Cet arrêt de la Cour du travail de Bruxelles aborde sous un jour particulier la question de présomptions d’assujettissement au statut social des travailleurs indépendants dans le chef des mandataires de société. Elle rappelle les règles à propos de l’exercice d’un tel mandat et de la désignation à celui-ci.

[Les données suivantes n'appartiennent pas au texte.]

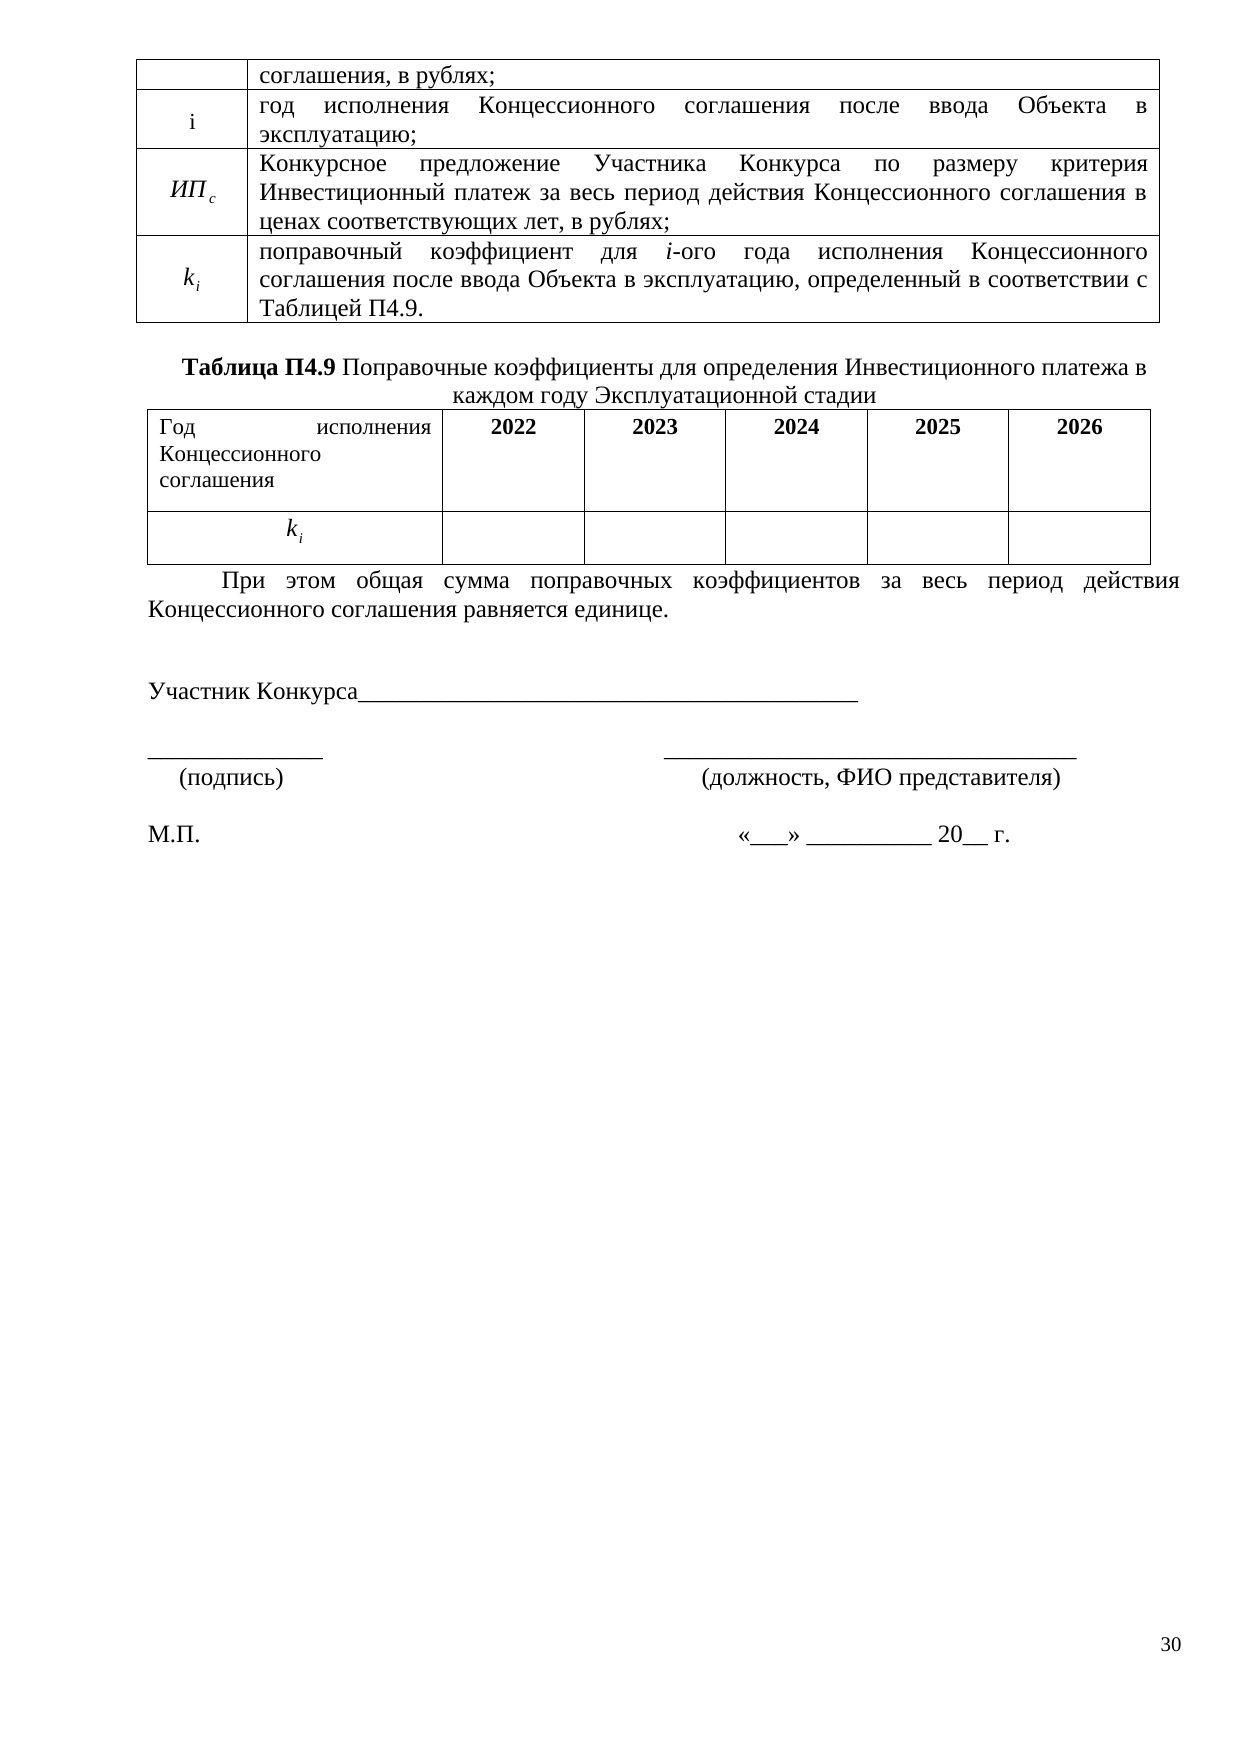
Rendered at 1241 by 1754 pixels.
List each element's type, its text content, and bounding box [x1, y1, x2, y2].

table_cell [137, 236, 247, 322]
table_cell [148, 512, 442, 564]
table_cell поправочный коэффициент для i-ого года исполнения Концессионного соглашения после ввода Объекта в эксплуатацию, определенный в соответствии с Таблицей П4.9. [248, 236, 1159, 322]
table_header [248, 60, 1159, 89]
table_cell [443, 512, 584, 564]
text ______________ _________________________________ [148, 733, 1181, 762]
table_cell i [137, 90, 247, 147]
text (подпись) (должность, ФИО представителя) [148, 762, 1181, 791]
text М.П. «___» __________ 20__ г. [148, 819, 1181, 848]
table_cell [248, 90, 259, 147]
table_header 2026 [1009, 410, 1150, 511]
table_cell [137, 149, 247, 235]
table_header 2024 [726, 410, 867, 511]
table_header Год исполнения Концессионного соглашения [148, 410, 442, 511]
table_header 2022 [443, 410, 584, 511]
table_cell [868, 512, 1008, 564]
table_cell [585, 512, 725, 564]
list Таблица П4.9 Поправочные коэффициенты для определения Инвестиционного платежа в каждом году Эксплуатационной стадии [148, 352, 1181, 409]
table_cell [726, 512, 867, 564]
table_cell год исполнения Концессионного соглашения после ввода Объекта в эксплуатацию; [417, 90, 1159, 147]
table_header 2023 [585, 410, 725, 511]
text Участник Конкурса________________________________________ [148, 676, 1181, 704]
table_cell [1009, 512, 1150, 564]
table_cell Конкурсное предложение Участника Конкурса по размеру критерия Инвестиционный платеж за весь период действия Концессионного соглашения в ценах соответствующих лет, в рублях; [248, 149, 1159, 235]
list При этом общая сумма поправочных коэффициентов за весь период действия Концессионного соглашения равняется единице. [148, 565, 1181, 623]
table_header 2025 [868, 410, 1008, 511]
table_header [137, 60, 247, 89]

L’intérêt de la décision est de faire le lien avec la notion de cessation d’activité professionnelle au sens de l’article 28 de l’arrêté royal du 22 décembre 1967 portant règlement général relatif à la pension de retraite et de survie des travailleurs indépendants, puisque la Cour de cassation exige, en ce qui concerne la preuve de la cessation d’activité, que pour l’application de l’article 28, § 3, alinéa 1er, l’on tienne compte des présomptions d’exercice d’activité indépendante au sens de l’arrêté royal n° 38. Il s’agit des arrêts du 21 mars 1983 (Cass., 21 mars 1983, Pas, 1983, I, p.789) et du 24 septembre 1979 (Cass., 24 septembre 1979, Pas, 1980, I, p. 504).